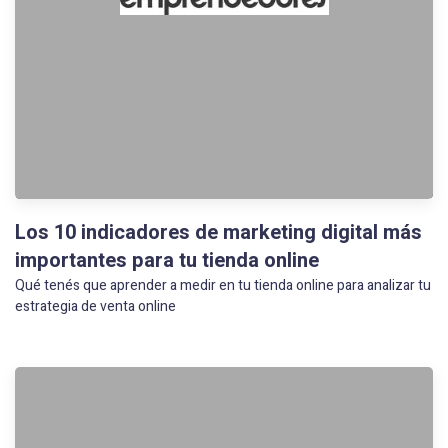
Los 10 indicadores de marketing digital más
importantes para tu tienda online
Qué tenés que aprender a medir en tu tienda online para analizar tu
estrategia de venta online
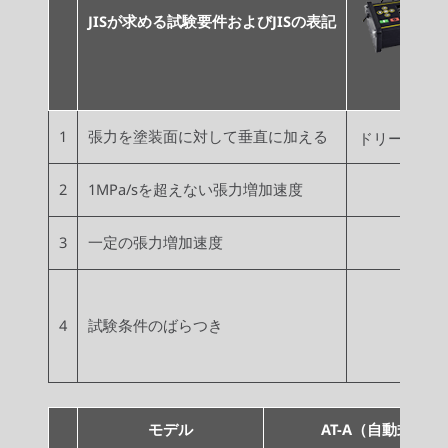
JISが求める試験要件およびJISの表記
1
張力を塗装面に対して垂直に加える
ドリーの軸調
2
1MPa/sを超えない張力増加速度
3
一定の張力増加速度
4
試験条件のばらつき
モデル
AT-A（自動式）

######

Pull out every line of the records that contains the string "para". Case counts.

importantes para tu tienda online
Qué tenés que aprender a medir en tu tienda online para analizar tu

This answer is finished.